Monday, April 28, 2008

Salzburg, 14.7.03: Mozart and Berghorn

Back at the Schloss again, watching BBC news. Another soldier killed in Iraq, and more evidence that Bush lied about nuclear weapons in Iraq. It all feels very distant. I feel removed. But, then, I did so even before we left. I feel like a helpless bystander watching a story unfold seeing the inevitable horror, unable to do anything.


Steve read last night that the Schloss was inhabited in the 16th century (or 17th?) by a bishop who persecuted the Protestants of Salzburg. He had himself painted as a cardinal, because he evidently expected to be elevated to that auspicious office. But he was apparently extreme even for the counter-Reformation papacy, and was never made cardinal.

And then the Nazi history of this place, the expulsion of its Jewish owners the Reinhards: as the Indian man I met yesterday said, who knows what dark things occurred here?

Joy and pleasure are as evanescent as the clouds above the mountains. Or is it that, in history, things seek a nimbus, and those mountains keep trying to form one as fast as the winds blow it away?

Quotation from Ilse Tielsch, The Ancestral Pyramid (trans. David Scrase [Riverside, CA: Ariadne, 2001]): “I am standing in my own past, I think, and I tell myself that if I want to continue to follow the trail of those who lived before me and learn more about them, then I may not leave anyone out, may not jump over them” (36).

Desultory thoughts as day wanes: I can see “my” mountains from the bedroom window at our hotel (7:30 P.M.). They’re bathed, a word I choose very particularly, in Western light. No feature except their outline stands out in the beautiful sky, which is like heaven’s lining become pearl, white and shining, the land beneath it all imbued with gold. It helps, perhaps, that I have on my reading glasses—landscape al Greco—since they permit me to see clearly only about three feet in advance of my face.

Still, the evening light here is amazing. It doesn’t fade and mute to dusk as in the American South. It remains clear and strong up to nightfall, but becomes more and more gold as it becomes horizontal. This light goes wondrously well with the soft pastel colors of Austrian buildings. The house I’m looking at now is a square four-story solidly build one, painted soft yellow with white trim. A pretty wrought-iron balcony is off what I assume is a bedroom on the top story, with two French doors opening onto it. Above that, a gable with a triangular capital mirrored by two triangular side pieces surrounding a window with a round arch.

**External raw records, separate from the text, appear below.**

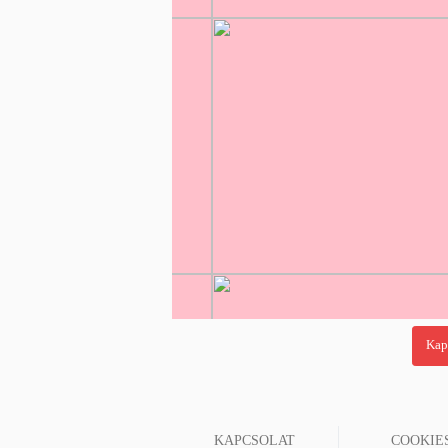
KAPCSOLAT
COOKIE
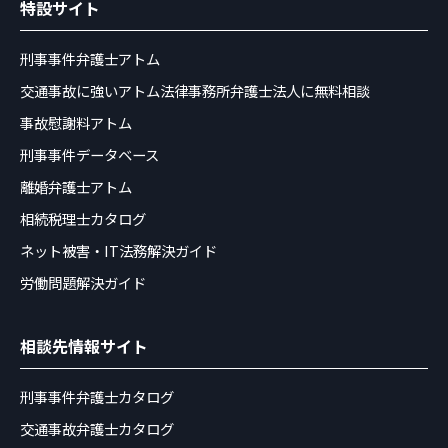
特設サイト
刑事事件弁護士アトム
交通事故に強いアトム法律事務所弁護士法人に無料相談
事故慰謝料アトム
刑事事件データベース
離婚弁護士アトム
相続税理士カタログ
ネット被害・IT法務解決ガイド
労働問題解決ガイド
相談先情報サイト
刑事事件弁護士カタログ
交通事故弁護士カタログ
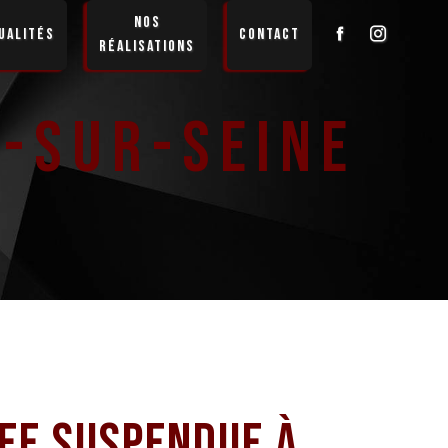
Nos
ualités
Contact
réalisations
-Sur-Seine
ee suspendue à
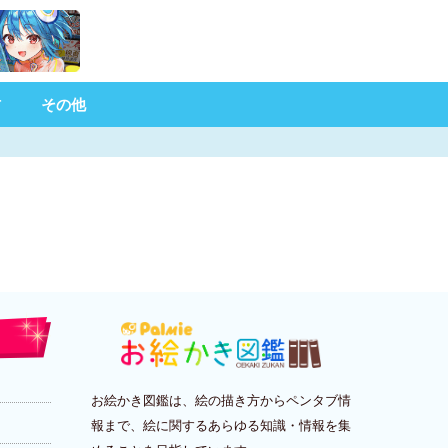
材
その他
お絵かき図鑑は、絵の描き方からペンタブ情
報まで、絵に関するあらゆる知識・情報を集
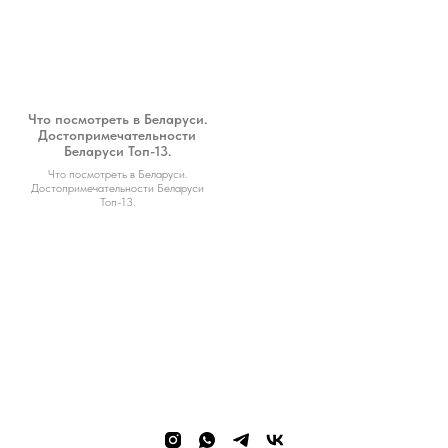
Что посмотреть в Беларуси.
Достопримечательности
Беларуси Топ-13.
Что посмотреть в Беларуси.
Достопримечательности Беларуси
Топ-13.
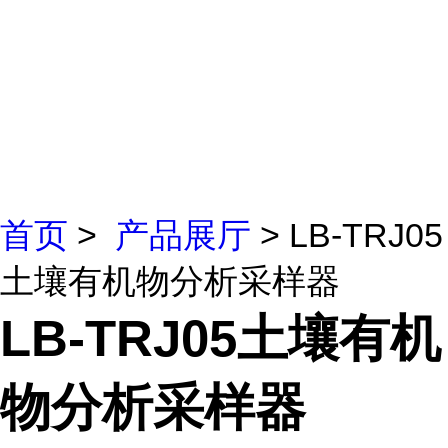
首页
>
产品展厅
> LB-TRJ05
土壤有机物分析采样器
LB-TRJ05土壤有机
物分析采样器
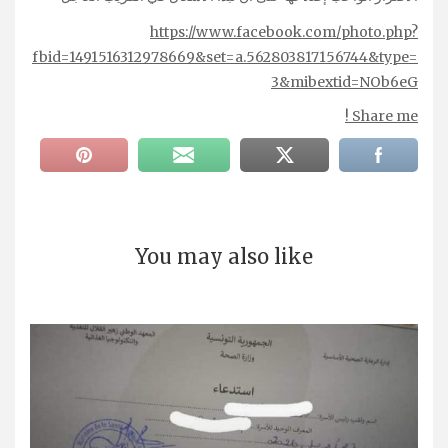
https://www.facebook.com/photo.php?
fbid=1491516312978669&set=a.562803817156744&type=
3&mibextid=NOb6eG
Share me !
You may also like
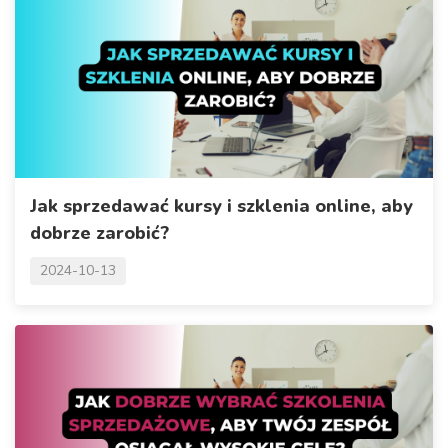
Jak sprzedawać kursy i szklenia online, aby
dobrze zarobić?
2024-10-13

The evening light catches the yellow on the house’s walls, lifting and illuminating some patches, throwing others into shadows cast by the ornate and intricate detailed corner moldings of the house. Behind the houses, the light catches the fresh-mown hay, turning it to a gold with hues matching those in the yellow paint, but intermixed with light green.

Salzburg in summer is a city made for evening. Steve and I took a walk about two hours ago and had coffee and strudel (he) or florentiner (I) at a bakery across from the Kajetaner church, on its platz. Wonderful time to sit out. The bakery had only a solitary table and two chairs outside, so we were its exclusive patrons. No need to put up with others chattering and gawking around us as we enjoyed our coffee and pastries.

The chairs were good, honest, plain, sturdy oak, unlike the mesh and steel or aluminum most cafes use, which sling you back into an almost supine position, the preferred position, apparently, of haughty Eurogawkers. Immediately prior to reaching it, we’d stopped at a gallery, nameless on its stamp, at #40 in the Kaigasse, and bought a painting. It’s a mixed-medium (charcoal and watercolor) of a church with two spires and what seems to be a rainbow or storm in the sky beside the church.

I like it. It’s dark, not one of the prettified tourist pictures of the Dom or other Salzburg churches. The gallery owner, who clearly wanted us to buy it, called it mystical, and I think the word fits.

It was expensive—180 euros—though she claimed she gave us a deal, telling us it had been priced (painted 2001) at 500 Schillings, which translates to more than 180 euros. The artist, she told us, is a Macedonian who now lives in Salzburg. His name’s on the back of the painting, Nivolu Toplev, as well as I can read it.

More desultory thoughts: the lady at Nonnberg the other day was wrong about the German name for sycamore. It’s not Platane, as she said. Regina and Helga thought she was wrong, and turned to be precisely right. Platane is the plane tree I’m told you can find in Marseille and southern France, and which I can’t imagine.

Sycamore, the German dictionary tells me, is Berghorn—mountain maple, in the German mind. (Is a sycamore a form of maple?)

Thinking back to Regina and Helga: I’m sure I heard them say “an” for “und,” and “na” for “nay”—how do you spell that alternate German word for nein? I don’t find it under any spelling in our dictionary.

I also notice that that women in Salzburg speak at a much higher pitch than Helga and Regina, who speak very much down in the throat. All the women I recall from Jöhlingen seemed to be deep-voiced, while these Austrian women speak much more musically, like flutes. The city of Mozart, the city of flute-speaking women.